Start of Source text

This sounds fantastic until you think about what is happening to the shards of hard glassy ceramic which briefly become part of your food before becoming part of your gastrointestinal tract.


How much mineral and metal grit does one consume on a regular basis? The ceramic material from a ceramic knife blade is, obviously from just looking at it, very small. I bet the amount of grit I've eaten from having a taste for raw oysters vastly outweighs what I'd get from a lifetime of using ceramic knives.


"grit" is usually spherical or close to it, because it has seen chemical and mechanical weathering. It is often calcium crystals of some type.

This is neither. These are long dagger shapes, significantly larger than a diatom, very hard, sharpened to a fine edge.


They aren't giving you 'microcuts' in your gut, any more than anything else.

Why? The force applied isn't in a uniform downward direction like you would with a knife.


Grit is shaped differently than ultra sharp shards.


People can work up to eating fairly large shards of glass. Eating tiny bits of ceramic occasionally are unlikely to be an actual issue any more than ingesting a little bit of sand.


> People can work up to eating fairly large shards of glass.

Sorry, what? Could you perhaps elaborate on this a bit?

End of Source text

__What to do__
[A] In the ceramic knife discussion, what is grit often made of?
[B] In the ceramic knife discussion, why does one commenter say the shards aren't giving you "microcuts" in your gut? Answer in one to three sentences.
[C] Decide whether each statement agrees with the ceramic knife discussion, answering yes or no and quoting the deciding words: (i) One commenter describes the shards as larger than a diatom. (ii) One commenter expects to eat less grit from raw oysters than from a lifetime of using ceramic knives. (iii) One commenter compares eating tiny bits of ceramic to ingesting a little sand.

Start of Source data

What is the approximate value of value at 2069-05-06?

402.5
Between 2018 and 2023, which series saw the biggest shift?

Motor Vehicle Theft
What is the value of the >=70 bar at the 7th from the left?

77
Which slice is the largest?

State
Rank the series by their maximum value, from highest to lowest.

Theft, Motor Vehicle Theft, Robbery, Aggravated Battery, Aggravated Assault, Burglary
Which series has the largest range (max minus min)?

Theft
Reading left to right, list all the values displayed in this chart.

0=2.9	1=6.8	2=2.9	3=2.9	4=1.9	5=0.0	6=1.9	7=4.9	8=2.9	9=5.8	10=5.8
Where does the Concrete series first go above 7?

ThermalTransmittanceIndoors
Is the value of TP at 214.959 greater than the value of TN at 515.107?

End of Source data

__Results of the tasks__
[A] Grit is often calcium crystals of some type.

[B] The commenter says the force applied in the gut isn't in a uniform downward direction the way it is when you use a knife.

[C]
(i) Yes: "significantly larger than a diatom"
(ii) No: "I bet the amount of grit I've eaten from having a taste for raw oysters vastly outweighs what I'd get from a lifetime of using ceramic knives."
(iii) Yes: "unlikely to be an actual issue any more than ingesting a little bit of sand"